The life of Edmund Allenby, a soldier and a statesman, in many ways anticipated the trials of his first biographer, Archibald Wavell. Born of "old-rooted English stock," Allenby grew into a tall, barrel-chested young cavalry officer. He served among the first generation of officers in which attendance at Staff College, rather than purchase, ensured promotion. He loved literature, the outdoors, and hunting; his letters to his wife rarely depict warfare, but often mention nature. Allenby's first experience in a contest of arms occurred during the Boer War of 1899-1902. He served ably, but more importantly he developed connections with the soldiers who later became the key officers of the First World War. Such connections helped ensure his promotion through the ranks. When the Great War began he immediately assumed command of a division of cavalry as a major-general. But the weight of command transformed his personality, so that an "easy-going young officer and a good-humoured squadron leader [became] a strict colonel, an irascible brigadier, and an explosive general." Out of fear and resentment, his men coined him "The Bull." The early years of the First World War cemented his reputation, as thousands of men died under Allenby's command as he bluntly executed orders from above.
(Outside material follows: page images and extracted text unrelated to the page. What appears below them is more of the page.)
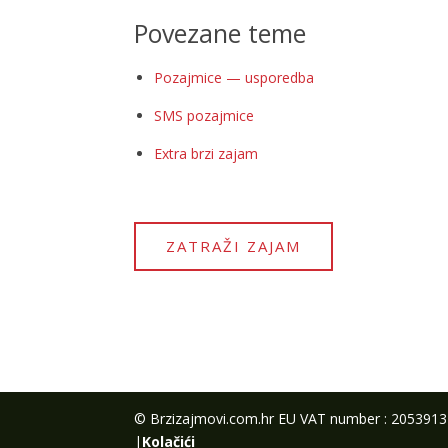
Povezane teme
Pozajmice — usporedba
SMS pozajmice
Extra brzi zajam
ZATRAŽI ZAJAM
© Brzizajmovi.com.hr EU VAT number : 205391
|
Kolačići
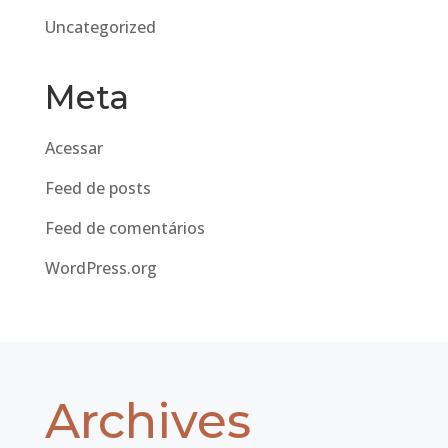
Uncategorized
Meta
Acessar
Feed de posts
Feed de comentários
WordPress.org
Archives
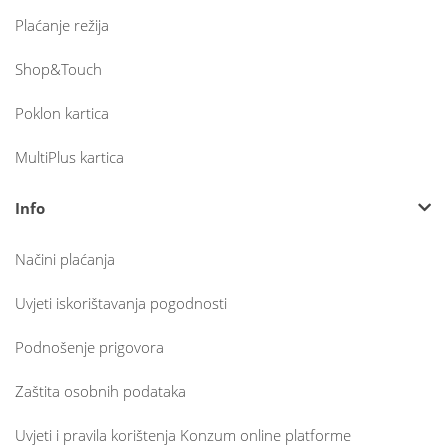
Plaćanje režija
Shop&Touch
Poklon kartica
MultiPlus kartica
Info
Načini plaćanja
Uvjeti iskorištavanja pogodnosti
Podnošenje prigovora
Zaštita osobnih podataka
Uvjeti i pravila korištenja Konzum online platforme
The year 1917 proved particularly fateful. Allenby began the year with serious losses at the Battle of Arrass, removal from the Western front, and the loss of his only son to German artillery shells; Allenby ended the year in the Middle East with the conquest of Jerusalem. The next year, he conquered Damascus. Given fresh resources and a weakened enemy, Allenby commanded one of the most decisive and efficient campaigns in the history of modern warfare as he swept up the Mediterranean coast and destroyed the Ottoman Empire. His relentless energy provided the Egyptian Expeditionary Force with the necessary momentum to decisively defeat the enemy.
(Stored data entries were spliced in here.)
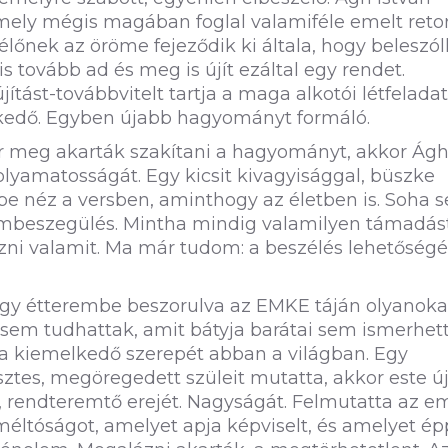
ely mégis magában foglal valamiféle emelt retor
lőnek az öröme fejeződik ki általa, hogy beleszól
 tovább ad és meg is újít ezáltal egy rendet.
jítást-továbbvitelt tartja a maga alkotói létfelada
kedő. Egyben újabb hagyományt formáló.
or meg akarták szakítani a hagyományt, akkor Ág
olyamatosságát. Egy kicsit kivagyisággal, büszke
e néz a versben, aminthogy az életben is. Soha 
embeszegülés. Mintha mindig valamilyen támadás
izni valamit. Ma már tudom: a beszélés lehetőségé
e, egy étterembe beszorulva az EMKE táján olyanoka
 sem tudhattak, amit bátyja barátai sem ismerhet
pja kiemelkedő szerepét abban a világban. Egy
ztes, megöregedett szüleit mutatta, akkor este új
, rendteremtő erejét. Nagyságát. Felmutatta az e
méltóságot, amelyet apja képviselt, és amelyet é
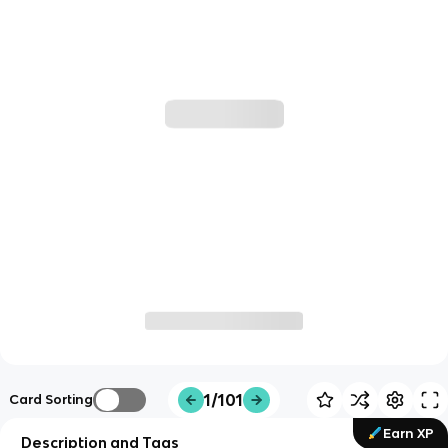
1/101
Card Sorting
Earn XP
Description and Tags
T.E. Lawrence's Seven Pillars of Wisdom gives a far more heroic portrait of Allenby than Wavell does here; in fact, Wavell goes to great lengths to temper Lawrence's praise with a sober assessment of Allenby's flaws: his zeal for rules, loyalty, and unquestioned service. Wavell writes with praise, and yet a subtle sense of irony creeps into the biography, as though Wavell no longer believes in greatness. While it lacks the humor of some of Wavell's other works, the book sustains interest as a surprisingly impersonal reflection on Wavell's views of military and civilian leadership.
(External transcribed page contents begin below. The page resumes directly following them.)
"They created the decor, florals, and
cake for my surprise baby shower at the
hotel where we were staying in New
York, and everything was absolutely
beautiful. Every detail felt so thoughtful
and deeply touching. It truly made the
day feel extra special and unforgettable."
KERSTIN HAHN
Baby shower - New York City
Archibald Wavell (Field Marshal, Viscount, and Viceroy of India) published his two volume biography of Field Marshall Edmund Allenby in the midst of his own challenges. Wavell served under Allenby in the First World War as a liaison and a staff officer with the Egyptian Expeditionary Force. As Wavell finished the first volume of the biography, he served as Commander in Chief in the Middle East, a status similar to the command Allenby once held. As Wavell finished the second volume, he held the Viceroyalty of India, a status somewhat greater than Allenby's eventual post of High Commissioner of Egypt and the Sudan.